SINGAPORE - Building owners still have some way to go to make their properties more accessible, connected, green, smart, productive and high-tech.
This was National Development Minister Lawrence Wong's message to more than 2,000 industry players at the BCA (Building and Construction Authority) Awards 2016 on Thursday.
In his speech, he set out three broad directions that buildings of the future must take.
First, buildings must be designed for all ages and abilities - to ensure an inclusive society. They also need to account for changing demographics. Singapore's proportion of seniors is set to double by 2030. At present, there is still a lot of room to install elderly-friendly features at older private sector buildings, he said.
For new buildings, universal design can be incorporated during the design stage. Because it is more difficult to retrofit existing buildings, BCA has set up an Accessibility Fund to help private building owners defray the bulk of costs for adding accessibility features.
Second, Mr Wong wants buildings to be environmentally sustainable. Buildings are a major source of carbon emissions, with about a quarter of Singapore's total emissions generated by buildings and the energy they consume. There is thus a need to cut back on energy usage and carbon emissions from buildings.
According to Mr Wong, only about 30 per cent of Singapore's buildings are "greened". This means they are energy and water efficient, sensitive to their surrounding environments, and providing a high quality indoor environment for users. This is a far cry from the nation's aim to have 80 per cent of all buildings greened by 2030.
He beseeched private building owners to tap on BCA's enhanced green building schemes which will help them manage the initial cost premium for energy efficiency projects in their existing buildings.

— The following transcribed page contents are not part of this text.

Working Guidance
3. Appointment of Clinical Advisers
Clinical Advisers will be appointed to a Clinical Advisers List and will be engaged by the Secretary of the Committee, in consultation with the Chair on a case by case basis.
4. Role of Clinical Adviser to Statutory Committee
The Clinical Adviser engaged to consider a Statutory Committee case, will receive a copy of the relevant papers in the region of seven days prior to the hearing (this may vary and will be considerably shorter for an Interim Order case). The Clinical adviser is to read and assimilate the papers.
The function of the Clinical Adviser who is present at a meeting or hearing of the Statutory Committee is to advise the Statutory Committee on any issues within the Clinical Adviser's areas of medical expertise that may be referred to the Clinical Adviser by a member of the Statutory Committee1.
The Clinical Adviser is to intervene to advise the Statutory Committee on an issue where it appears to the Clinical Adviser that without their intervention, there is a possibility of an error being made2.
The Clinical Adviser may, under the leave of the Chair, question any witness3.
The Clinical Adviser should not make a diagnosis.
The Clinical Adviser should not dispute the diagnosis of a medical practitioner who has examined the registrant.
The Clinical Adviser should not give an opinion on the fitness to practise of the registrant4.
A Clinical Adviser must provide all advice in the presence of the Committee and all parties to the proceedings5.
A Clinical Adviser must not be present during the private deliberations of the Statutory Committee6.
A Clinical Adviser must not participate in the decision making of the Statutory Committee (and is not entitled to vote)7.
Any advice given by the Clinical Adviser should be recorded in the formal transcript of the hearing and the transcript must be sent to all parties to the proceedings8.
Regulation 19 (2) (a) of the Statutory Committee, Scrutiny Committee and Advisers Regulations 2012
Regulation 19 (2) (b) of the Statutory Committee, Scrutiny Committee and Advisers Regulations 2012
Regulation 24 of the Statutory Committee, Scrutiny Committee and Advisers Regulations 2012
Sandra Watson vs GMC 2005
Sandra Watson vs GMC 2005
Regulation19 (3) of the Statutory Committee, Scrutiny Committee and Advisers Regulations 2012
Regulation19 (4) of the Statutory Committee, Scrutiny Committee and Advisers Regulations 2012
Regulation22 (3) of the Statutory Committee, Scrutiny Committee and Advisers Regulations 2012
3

Builders can also do more with smart devices and data analytics. The government needs the industry to continue test-bedding smart energy efficiency solutions. Mr Wong hopes that the industry will be convinced that green buildings do make business sense, and are the right way forward.
Thirdly, Mr Wong said many of the industry players' construction methods are still labour-intensive and time-consuming, and Singapore cannot continue like this in the long run. It is not sustainable to rely heavily on foreign, low-skilled manpower, he said.
There is thus a need to adopt the Design for Manufacturing and Assembly approach, which refers to a range of methods, such as prefabricated prefinished volumetric construction, cross laminated timber and structural steel - in short, more productive construction methods.
With more work mechanised and done off-site, the industry can then build faster, more safely, and with less impact to the surrounding environment. It will also create better career opportunities for Singaporeans and attract more young people to join the sector.
In the longer term, the government has major infrastructure plans to transform Singapore's urban landscape. For instance, building the new Jurong Lake District as its second Central Business District, the Greater Southern Waterfront after the planned relocation of the City Terminals and Pasir Panjang Terminal to Tuas, and the re-development of Paya Lebar Airbase.
Mr Wong said these plans will take several terms of government to complete, and will need the help of a strong and capable construction industry to realise. He assured the industry that the government will work with them to drive the changes in the building sector.
The event also gave out awards to honour the industry's best. This included the inaugural BCA Green Mark PlatinumSTAR Champion award - given to the Nanyang Technological University.
It is the latest category introduced to recognise developers and building owners who have 50 or more building projects with the highest BCA Green Mark Platinum rating.